Niele Toroni
The first programmatic action carried out by Niele Toroni dates back to January 3,1967,when,on the occasion of the Salon de la Jeune Peinture in Paris,the artist drafted a declaration, along with the painters Daniel Buren,Olivier Mosset,and Paul Parmentier,that encapsulated the approach to art that he would continue to take throughout his career.This extremely polemical declaration listed the qualities and functions traditionally attributed to painting, such as the importance of chromatic relationships and the application of compositional rules, and it concluded with the resolute phrase: “We are not painters.” This program represented one of the radical moments of a debate on the nature of painting typical of the 1970s.Toroni, like Buren and the other signers, but also all exponents of Conceptual Art, thus inaugurated an approach to art that critiqued its visual protocols. In his case, the specifics of painting were not abandoned, but were reduced to predetermined practices and to choices of negation, since the artist intentionally refused to do exactly what tradition expected of a painter. This position derives from the desire to intervene effectively in the ideological social role that capitalist society attributes to the artist and his or her product. Toroni intervenes in these characteristics in order to overturn them completely. Instead of distinctive brushstrokes, he creates works based on a mechanical and anonymous process. Instead of works that change in style, he institutes a constant repetition of works that are “always the same,” governed by the same basic vocabulary of painting.
The canvas Impronte di pennello n. 50 a intervalli regolari di cm 30 (Marks of a #50 Brush at Regular Intervals of 30 cm),1984,has as its title the pure description of the piece, or rather of the working method that generated it. It has to be regarded as one of the many episodes of painting that the artist invariably calls “travail/peinture ” (work/painting). It is based on the same rule that has always informed his work: to apply various marks with a number 50 brush, each precisely 11 13 /16 inches apart, until the surface is covered.

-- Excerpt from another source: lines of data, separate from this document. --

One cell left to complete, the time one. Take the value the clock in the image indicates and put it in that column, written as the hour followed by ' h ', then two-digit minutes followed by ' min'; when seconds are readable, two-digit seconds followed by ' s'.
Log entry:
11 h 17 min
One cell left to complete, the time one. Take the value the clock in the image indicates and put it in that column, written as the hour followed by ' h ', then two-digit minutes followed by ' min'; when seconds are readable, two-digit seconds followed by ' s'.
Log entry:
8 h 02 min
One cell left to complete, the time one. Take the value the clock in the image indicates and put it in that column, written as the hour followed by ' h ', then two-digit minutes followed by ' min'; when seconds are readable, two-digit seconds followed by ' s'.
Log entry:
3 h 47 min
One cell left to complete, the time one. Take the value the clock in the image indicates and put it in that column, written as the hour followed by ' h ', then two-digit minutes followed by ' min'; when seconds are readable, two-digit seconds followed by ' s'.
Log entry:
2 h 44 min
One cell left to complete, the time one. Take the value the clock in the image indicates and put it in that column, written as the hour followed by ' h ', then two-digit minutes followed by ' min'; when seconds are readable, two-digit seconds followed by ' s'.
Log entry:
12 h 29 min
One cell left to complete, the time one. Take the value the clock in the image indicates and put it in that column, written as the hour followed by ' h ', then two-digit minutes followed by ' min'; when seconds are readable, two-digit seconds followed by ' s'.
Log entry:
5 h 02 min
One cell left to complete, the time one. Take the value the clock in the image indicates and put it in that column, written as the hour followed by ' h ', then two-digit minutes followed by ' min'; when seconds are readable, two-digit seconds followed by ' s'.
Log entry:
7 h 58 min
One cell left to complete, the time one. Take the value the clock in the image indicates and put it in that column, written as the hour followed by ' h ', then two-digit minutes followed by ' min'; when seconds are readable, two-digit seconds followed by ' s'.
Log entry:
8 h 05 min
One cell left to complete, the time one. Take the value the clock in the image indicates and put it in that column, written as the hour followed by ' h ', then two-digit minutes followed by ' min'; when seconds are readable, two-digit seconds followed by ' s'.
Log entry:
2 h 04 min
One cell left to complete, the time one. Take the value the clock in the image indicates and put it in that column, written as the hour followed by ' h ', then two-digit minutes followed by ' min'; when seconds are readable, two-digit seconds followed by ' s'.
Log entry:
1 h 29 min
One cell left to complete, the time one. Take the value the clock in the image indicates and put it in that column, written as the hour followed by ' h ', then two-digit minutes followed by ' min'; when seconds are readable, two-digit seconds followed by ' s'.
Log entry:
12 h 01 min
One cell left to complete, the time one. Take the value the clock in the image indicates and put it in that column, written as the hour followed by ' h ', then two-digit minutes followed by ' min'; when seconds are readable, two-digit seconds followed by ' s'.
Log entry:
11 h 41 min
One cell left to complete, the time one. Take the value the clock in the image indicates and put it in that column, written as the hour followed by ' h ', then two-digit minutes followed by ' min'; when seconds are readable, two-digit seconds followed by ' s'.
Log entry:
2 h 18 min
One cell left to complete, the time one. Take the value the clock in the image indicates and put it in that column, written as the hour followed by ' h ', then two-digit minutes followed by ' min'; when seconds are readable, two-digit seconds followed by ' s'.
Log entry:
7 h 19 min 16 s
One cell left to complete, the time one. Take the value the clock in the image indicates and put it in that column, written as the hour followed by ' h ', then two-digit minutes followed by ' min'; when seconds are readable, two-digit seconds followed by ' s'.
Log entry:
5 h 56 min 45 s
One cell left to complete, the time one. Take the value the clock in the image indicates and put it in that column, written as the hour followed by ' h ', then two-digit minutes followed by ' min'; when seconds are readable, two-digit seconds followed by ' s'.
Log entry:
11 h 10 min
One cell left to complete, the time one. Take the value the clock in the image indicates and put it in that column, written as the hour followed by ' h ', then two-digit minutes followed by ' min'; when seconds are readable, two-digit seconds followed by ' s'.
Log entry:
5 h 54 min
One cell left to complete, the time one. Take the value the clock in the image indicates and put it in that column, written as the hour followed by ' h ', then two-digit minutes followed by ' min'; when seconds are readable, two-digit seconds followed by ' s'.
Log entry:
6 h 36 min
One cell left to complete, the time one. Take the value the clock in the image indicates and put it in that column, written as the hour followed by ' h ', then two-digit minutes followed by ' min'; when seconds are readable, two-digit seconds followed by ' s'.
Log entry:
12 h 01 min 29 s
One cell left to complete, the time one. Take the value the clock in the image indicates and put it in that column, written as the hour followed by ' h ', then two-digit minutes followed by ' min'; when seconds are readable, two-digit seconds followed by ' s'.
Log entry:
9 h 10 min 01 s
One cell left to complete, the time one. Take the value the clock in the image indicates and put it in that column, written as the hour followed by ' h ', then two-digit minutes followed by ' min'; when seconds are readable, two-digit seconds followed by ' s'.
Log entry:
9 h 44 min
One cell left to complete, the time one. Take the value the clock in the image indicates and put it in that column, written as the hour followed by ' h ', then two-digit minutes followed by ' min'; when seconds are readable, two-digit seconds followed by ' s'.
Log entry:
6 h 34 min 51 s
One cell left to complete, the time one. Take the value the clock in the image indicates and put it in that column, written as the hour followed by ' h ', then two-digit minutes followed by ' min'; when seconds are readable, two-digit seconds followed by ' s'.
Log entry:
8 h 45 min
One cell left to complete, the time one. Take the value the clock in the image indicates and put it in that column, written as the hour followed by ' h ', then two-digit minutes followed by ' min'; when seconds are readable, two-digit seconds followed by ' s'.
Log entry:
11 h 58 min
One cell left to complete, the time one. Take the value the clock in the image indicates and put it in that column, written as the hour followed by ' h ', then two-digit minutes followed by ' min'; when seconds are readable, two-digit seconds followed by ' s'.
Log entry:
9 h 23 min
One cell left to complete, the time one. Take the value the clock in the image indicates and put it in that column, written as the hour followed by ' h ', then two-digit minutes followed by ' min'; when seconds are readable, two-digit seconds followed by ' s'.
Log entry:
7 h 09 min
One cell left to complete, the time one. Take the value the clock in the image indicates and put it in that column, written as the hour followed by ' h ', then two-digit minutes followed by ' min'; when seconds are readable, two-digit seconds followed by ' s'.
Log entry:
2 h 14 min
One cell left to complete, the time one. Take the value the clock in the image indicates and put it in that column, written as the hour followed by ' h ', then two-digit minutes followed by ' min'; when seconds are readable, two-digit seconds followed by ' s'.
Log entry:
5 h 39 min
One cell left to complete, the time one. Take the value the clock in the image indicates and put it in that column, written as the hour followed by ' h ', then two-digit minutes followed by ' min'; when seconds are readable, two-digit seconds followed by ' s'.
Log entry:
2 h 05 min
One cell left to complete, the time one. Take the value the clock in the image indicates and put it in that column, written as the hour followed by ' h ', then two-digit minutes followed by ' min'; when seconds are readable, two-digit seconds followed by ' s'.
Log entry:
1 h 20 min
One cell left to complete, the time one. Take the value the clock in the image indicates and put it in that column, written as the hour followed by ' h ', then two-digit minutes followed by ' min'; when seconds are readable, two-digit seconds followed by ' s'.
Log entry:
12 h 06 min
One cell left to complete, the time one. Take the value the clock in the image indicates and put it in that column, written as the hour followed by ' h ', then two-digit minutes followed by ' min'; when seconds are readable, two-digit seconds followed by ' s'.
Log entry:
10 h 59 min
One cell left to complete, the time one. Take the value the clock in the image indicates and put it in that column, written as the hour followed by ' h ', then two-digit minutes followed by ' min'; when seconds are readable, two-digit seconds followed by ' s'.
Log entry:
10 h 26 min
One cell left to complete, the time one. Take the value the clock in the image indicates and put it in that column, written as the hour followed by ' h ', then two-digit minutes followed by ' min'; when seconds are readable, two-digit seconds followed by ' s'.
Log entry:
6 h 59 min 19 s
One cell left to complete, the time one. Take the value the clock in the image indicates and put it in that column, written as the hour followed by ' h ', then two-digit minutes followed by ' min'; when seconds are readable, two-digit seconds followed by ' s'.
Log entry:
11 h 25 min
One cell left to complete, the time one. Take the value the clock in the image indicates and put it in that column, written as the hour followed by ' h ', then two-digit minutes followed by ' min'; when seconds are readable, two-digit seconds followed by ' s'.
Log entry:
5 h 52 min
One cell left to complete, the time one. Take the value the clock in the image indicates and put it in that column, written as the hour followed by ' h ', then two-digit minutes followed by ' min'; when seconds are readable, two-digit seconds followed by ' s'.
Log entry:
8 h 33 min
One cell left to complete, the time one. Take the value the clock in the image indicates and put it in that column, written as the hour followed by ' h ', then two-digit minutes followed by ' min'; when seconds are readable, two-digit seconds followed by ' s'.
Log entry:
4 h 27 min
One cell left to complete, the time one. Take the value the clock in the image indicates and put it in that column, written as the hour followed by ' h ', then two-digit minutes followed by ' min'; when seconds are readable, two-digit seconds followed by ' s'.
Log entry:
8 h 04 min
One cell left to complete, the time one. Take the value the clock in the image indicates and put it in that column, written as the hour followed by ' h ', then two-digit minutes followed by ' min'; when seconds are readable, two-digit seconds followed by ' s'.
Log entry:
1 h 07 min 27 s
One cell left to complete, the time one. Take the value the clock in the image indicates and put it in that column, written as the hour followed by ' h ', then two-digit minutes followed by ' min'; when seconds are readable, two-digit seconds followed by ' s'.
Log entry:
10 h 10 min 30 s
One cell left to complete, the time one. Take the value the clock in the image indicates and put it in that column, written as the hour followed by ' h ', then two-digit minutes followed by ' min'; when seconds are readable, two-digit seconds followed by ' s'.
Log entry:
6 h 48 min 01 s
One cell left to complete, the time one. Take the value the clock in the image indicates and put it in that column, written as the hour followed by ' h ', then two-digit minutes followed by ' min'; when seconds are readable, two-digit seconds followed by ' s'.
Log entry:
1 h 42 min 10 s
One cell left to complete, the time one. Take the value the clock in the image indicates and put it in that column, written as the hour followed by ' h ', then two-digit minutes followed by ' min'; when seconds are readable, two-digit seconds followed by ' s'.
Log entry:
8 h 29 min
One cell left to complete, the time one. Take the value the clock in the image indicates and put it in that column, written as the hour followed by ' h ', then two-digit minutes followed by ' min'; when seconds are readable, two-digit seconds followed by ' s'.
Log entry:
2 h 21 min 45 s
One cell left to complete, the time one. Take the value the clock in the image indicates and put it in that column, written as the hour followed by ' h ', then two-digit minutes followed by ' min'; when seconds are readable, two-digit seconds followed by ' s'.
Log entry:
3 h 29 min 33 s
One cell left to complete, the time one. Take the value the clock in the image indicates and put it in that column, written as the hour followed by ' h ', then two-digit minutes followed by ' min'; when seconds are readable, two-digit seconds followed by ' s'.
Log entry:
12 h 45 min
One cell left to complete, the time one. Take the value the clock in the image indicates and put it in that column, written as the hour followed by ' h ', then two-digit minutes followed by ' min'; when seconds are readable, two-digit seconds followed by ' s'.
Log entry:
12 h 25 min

Likewise, in the intervention the artist created directly on the walls of a room of the Castello, the work is resolved in mechanically applied brushstrokes. In these elementary and reiterated gestures,Toroni in fact brings the entire system of painting into play, in the sense that he makes all its connotations operative: canvas/support,brush/tool, color/expressive material, and the space that contains the work. The viewers only need to know that the work consists of marks made by a brush every 11 13 /16 inches, because this is what the artist wishes to show them. However it is also true that every work by Toroni can be seen as containing all possible pictorial images, all possible painting, because it is presented as metonymic —the part standing for the whole. The reduction to which Toroni subjects the specificity of pictorial language, and his adoption of mechanical and easily learned practices, serves to demythicize the figure of the artist-creator, in view of a transformation of his or her role into that of a cultural operator, engaged in the socialization of his own expressive techniques.